Azaleen richtig düngen: So gelingt es!

Azaleen richtig düngen: So gelingt es!

Ihre Blütenpracht erfreut im Garten und im Zimmer. Zudem gelten Azaleen als pflegeleicht. Dennoch braucht es auch hier ein bisschen Hilfe bei den Nährstoffen, damit die Pflanze viel Freude versprüht. Mit dem richtigen Düngen blüht sie drinnen und draußen besonders schön.

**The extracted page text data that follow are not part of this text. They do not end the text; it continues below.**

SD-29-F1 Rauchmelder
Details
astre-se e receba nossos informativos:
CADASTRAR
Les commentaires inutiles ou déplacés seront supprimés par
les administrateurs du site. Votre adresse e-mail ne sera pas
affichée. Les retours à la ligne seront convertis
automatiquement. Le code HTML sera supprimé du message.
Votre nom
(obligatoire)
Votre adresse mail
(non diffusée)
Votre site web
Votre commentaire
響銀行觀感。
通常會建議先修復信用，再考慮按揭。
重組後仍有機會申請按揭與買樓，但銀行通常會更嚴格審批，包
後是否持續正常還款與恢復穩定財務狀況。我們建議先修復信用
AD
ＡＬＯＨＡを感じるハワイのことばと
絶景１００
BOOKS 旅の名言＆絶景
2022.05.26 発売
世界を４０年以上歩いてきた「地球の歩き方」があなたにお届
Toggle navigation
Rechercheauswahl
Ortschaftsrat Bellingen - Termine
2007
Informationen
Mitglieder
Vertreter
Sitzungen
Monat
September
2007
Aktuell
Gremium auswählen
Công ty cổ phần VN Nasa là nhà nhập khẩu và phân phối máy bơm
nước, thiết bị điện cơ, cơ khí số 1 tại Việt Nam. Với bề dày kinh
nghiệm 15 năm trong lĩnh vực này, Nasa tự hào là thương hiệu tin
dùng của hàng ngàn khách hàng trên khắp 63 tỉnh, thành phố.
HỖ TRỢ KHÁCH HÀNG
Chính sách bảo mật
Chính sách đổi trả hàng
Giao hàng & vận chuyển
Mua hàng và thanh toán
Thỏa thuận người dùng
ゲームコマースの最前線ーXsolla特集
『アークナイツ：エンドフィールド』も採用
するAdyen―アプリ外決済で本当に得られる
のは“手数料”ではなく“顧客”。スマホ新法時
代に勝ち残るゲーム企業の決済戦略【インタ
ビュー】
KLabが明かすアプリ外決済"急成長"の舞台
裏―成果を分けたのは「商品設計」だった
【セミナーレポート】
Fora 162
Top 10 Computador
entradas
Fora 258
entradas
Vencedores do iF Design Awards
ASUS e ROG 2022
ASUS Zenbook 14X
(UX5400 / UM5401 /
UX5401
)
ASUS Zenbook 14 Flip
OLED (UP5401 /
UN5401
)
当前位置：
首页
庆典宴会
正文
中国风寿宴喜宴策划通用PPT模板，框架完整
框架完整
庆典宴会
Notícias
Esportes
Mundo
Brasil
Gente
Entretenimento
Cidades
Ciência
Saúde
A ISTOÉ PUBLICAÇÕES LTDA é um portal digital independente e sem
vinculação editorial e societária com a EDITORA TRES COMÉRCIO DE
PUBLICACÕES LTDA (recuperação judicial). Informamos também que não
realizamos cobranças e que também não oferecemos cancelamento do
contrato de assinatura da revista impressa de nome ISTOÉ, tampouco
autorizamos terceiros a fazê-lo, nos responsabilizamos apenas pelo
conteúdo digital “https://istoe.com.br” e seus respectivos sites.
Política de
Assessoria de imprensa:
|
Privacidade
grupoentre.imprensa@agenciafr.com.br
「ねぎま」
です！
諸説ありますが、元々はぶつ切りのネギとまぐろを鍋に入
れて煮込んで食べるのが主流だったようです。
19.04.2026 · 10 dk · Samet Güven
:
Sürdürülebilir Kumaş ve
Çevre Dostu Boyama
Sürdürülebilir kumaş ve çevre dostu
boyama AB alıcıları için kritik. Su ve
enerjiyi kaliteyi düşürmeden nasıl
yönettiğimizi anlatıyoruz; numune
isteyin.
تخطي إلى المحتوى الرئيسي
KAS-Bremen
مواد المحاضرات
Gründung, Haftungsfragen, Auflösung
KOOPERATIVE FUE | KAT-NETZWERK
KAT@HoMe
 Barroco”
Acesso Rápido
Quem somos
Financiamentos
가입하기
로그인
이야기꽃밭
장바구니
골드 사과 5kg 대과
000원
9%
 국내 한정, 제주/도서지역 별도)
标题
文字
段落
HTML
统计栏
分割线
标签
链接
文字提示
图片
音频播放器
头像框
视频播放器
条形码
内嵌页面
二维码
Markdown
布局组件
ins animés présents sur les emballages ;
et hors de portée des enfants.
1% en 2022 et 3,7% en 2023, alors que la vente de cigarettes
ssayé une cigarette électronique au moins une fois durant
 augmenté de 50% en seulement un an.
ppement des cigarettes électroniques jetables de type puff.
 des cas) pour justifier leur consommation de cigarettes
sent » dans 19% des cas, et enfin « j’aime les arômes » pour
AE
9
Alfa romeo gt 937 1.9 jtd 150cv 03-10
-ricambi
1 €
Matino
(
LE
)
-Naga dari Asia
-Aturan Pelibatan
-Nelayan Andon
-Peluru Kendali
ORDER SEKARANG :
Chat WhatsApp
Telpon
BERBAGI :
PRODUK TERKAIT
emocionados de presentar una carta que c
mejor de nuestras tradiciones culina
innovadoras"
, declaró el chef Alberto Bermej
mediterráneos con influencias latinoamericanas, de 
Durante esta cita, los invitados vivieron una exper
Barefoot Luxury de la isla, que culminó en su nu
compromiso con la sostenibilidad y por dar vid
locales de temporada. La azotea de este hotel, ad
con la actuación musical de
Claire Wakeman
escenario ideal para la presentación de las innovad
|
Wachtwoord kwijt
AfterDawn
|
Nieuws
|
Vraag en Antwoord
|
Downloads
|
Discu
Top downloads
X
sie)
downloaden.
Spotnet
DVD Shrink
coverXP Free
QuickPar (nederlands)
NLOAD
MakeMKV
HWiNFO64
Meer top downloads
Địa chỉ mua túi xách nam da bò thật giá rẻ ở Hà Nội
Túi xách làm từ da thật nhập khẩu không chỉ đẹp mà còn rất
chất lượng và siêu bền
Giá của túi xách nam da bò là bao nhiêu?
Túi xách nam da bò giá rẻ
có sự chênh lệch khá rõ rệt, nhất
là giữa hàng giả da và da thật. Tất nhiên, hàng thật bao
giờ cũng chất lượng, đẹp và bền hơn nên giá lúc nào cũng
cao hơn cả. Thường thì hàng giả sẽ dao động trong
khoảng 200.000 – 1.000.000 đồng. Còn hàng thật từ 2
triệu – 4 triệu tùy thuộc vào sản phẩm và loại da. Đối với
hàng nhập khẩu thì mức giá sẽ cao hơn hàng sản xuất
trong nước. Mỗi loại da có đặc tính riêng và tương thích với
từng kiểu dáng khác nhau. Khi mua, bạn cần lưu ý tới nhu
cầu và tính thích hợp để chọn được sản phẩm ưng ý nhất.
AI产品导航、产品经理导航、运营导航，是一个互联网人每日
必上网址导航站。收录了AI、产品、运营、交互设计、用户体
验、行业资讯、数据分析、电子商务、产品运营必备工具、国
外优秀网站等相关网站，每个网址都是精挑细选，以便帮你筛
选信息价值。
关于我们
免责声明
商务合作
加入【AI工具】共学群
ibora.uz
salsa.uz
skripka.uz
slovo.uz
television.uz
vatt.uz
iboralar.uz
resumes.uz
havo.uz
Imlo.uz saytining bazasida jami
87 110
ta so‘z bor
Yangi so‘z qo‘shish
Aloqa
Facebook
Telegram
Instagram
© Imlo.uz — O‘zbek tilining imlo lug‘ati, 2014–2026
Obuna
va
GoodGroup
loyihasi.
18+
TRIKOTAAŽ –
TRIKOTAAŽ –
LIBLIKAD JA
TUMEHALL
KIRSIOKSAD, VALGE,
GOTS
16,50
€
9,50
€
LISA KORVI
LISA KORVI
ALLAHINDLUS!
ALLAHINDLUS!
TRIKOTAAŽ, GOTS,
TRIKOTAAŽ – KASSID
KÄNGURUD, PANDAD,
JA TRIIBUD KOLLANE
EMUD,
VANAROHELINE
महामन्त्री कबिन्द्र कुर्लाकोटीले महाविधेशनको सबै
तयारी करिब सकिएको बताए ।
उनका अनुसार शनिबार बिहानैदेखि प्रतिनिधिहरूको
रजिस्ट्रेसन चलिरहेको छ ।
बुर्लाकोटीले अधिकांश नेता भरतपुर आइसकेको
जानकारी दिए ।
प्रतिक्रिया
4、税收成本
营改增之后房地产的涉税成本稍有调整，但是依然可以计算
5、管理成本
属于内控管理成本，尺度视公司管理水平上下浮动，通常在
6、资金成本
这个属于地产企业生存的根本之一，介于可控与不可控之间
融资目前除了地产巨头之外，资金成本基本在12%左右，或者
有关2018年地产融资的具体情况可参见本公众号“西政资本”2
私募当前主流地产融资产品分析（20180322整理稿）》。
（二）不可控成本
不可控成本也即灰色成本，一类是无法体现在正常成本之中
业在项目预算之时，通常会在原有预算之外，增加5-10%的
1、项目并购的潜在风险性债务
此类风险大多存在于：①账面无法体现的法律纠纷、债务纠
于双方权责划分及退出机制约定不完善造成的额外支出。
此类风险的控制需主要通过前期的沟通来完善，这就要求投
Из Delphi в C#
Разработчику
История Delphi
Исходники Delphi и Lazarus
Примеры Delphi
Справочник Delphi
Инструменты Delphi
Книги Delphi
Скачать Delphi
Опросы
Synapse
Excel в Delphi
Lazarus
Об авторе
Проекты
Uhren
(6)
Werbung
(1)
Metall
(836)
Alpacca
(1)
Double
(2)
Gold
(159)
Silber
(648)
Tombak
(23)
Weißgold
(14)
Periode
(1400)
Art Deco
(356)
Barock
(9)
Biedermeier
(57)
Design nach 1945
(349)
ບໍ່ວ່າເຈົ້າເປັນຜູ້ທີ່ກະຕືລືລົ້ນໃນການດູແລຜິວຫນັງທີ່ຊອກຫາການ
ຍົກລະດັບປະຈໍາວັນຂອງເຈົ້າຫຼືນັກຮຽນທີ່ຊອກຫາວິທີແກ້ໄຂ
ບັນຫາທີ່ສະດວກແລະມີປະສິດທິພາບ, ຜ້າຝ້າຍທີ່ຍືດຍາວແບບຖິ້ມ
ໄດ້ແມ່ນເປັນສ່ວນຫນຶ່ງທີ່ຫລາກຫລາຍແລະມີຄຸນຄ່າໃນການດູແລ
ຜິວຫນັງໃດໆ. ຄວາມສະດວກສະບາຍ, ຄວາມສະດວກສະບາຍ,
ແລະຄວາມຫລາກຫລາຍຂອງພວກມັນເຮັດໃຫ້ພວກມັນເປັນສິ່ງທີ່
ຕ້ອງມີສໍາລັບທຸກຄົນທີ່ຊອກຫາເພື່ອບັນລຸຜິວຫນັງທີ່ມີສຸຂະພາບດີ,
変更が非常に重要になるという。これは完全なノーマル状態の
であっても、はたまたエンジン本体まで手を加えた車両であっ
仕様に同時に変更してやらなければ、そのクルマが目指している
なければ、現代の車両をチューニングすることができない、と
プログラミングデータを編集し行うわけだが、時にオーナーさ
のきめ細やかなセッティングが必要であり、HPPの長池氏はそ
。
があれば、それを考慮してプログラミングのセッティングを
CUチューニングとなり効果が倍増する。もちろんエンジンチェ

Nicht verwechseln: Azaleen versus Rhododendren

So mancher Laie mag sie miteinander verwechseln, doch der Experte weiß: Azaleen gehören zwar der Gattung Rhododendren an, sind dennoch eine eigenständige Sorte. Der größte Unterschied ist in der kalten Jahreszeit zu sehen. Während Rhododendren ihr Laub im Winter behalten, verlieren die Azaleen die Blätter.

Zudem unterscheidet der Gärtner hier zwischen Azaleen, die im Freien stehen und diese, die im Zimmer gehalten werden können. Sie blühen in unterschiedlichen Monaten und haben auch ihre eigenen Anforderungen.

Den Anfang machen die sogenannten Freilandazaleen. Sie blühen von Anfang Mai bis Anfang Juni. Auch bezaubert so manche Pflanze im Garten mit einer wundervollen Herbstfärbung der Blätter. Zimmerazaleen werden oft im Sommer kultiviert, doch ihre Pracht zeigen sie erst danach in kühlen Räumen. Sie blühen von September bis April in Weiß, Rosa und Rot.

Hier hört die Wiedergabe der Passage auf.